From its very beginnings, where gambling-mad gentry folk paid big-hitting farmers to turn out for the cricket teams they and their friends played in as amateurs, cricket defined itself as a rural, genteel and elitist game that would have no truck with the vulgarities of money.

Thus cricket emerged as a social and financial basket case: it refused to succumb to the professionalism that had sullied the northern rugby and association football codes; its leagues were made up of county (ie, rural) teams, and its games were played during the week and, even in the age of floodlights, during the day.

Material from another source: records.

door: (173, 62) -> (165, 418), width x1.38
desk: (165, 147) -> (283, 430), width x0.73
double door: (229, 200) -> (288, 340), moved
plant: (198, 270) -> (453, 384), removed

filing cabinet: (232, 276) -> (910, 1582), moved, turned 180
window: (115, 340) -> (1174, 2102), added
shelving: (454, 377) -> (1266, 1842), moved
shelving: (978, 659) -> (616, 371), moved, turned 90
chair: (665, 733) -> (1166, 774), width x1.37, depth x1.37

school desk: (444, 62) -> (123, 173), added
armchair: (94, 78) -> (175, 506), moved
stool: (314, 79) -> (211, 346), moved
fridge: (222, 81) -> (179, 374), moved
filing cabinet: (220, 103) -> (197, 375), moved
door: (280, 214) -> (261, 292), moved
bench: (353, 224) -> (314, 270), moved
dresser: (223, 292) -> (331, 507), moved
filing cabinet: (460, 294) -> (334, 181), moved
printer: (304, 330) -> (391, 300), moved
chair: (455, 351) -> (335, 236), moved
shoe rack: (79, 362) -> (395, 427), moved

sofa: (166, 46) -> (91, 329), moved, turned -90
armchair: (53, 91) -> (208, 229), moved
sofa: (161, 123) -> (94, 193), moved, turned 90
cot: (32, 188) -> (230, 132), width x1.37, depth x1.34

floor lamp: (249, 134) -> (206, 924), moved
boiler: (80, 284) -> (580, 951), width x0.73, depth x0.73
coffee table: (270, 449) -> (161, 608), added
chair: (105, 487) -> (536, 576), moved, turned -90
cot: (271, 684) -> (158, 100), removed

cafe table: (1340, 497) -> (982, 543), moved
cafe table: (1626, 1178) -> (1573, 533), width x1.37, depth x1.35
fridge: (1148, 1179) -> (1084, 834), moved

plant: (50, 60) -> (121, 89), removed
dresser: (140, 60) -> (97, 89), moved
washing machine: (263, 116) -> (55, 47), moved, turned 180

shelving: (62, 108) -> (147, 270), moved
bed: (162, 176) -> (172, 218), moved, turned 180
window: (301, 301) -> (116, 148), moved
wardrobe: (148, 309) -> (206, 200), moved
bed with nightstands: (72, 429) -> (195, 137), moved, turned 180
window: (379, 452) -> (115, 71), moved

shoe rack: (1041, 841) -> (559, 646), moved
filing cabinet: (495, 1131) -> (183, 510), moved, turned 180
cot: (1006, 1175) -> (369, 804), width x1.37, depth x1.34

Nobody watched it, which proved to the MCC – the game’s ruling body for most of its history – that things were going well: no fans meant no football fans. Result.

MCC: delusional
Their obsession with doing whatever football seems simply delusional at times: the MCC refused to organise the County Championship on league lines until well into the twentieth century and clubs could organise their own fixtures.

Counties could just arrange to play as weak opposition as possible all season, and the club with the best record won the Championship. Even winning was discouraged (the taking part being the thing that counted). And so the fact – incomprehensible to non-cricketers – that a game could be played for longer than a week (in the days before Tests were limited to five days) and still end up as a draw.

Other book reviews of Birley’s Social History have complained that it offers a “lefty” view that criticises the sport’s gloriously genteel heritage.

But I’d ask those reviewers to point to a time when county cricket ever got big crowds, or was financially viable. It never has and never did, and romanticising rural cricket is based purely on a fictional myth.

The MCC couldn’t maintain the myth, of course. In the urban centres of Yorkshire, Lancashire, Nottinghamshire and London – still home to the principle Test venues today - thriving leagues emerged with professional players, Saturday one-day games and, hence, good crowds and profitable businesses.

And ultimately the hated market forces won. Amateurism is long gone and cricket is now dominated by one-day games, 20Twenty and tournaments like the IPL. The top players aren’t even employed by county sides, but centrally contracted to international boards or independent bodies like the IPL.

Some might say thank God – had Cricket stuck to being everything football wasn’t, it might not exist today.

Birley is a bit sketchy on details – I couldn’t tell you exactly when the County Championship became a proper league, because he doesn’t say, and it’s often difficult to follow events chronologically – but A Social History of English Cricketis a decent attempt to explode English cricket’s defining – and entirely fictional – myth.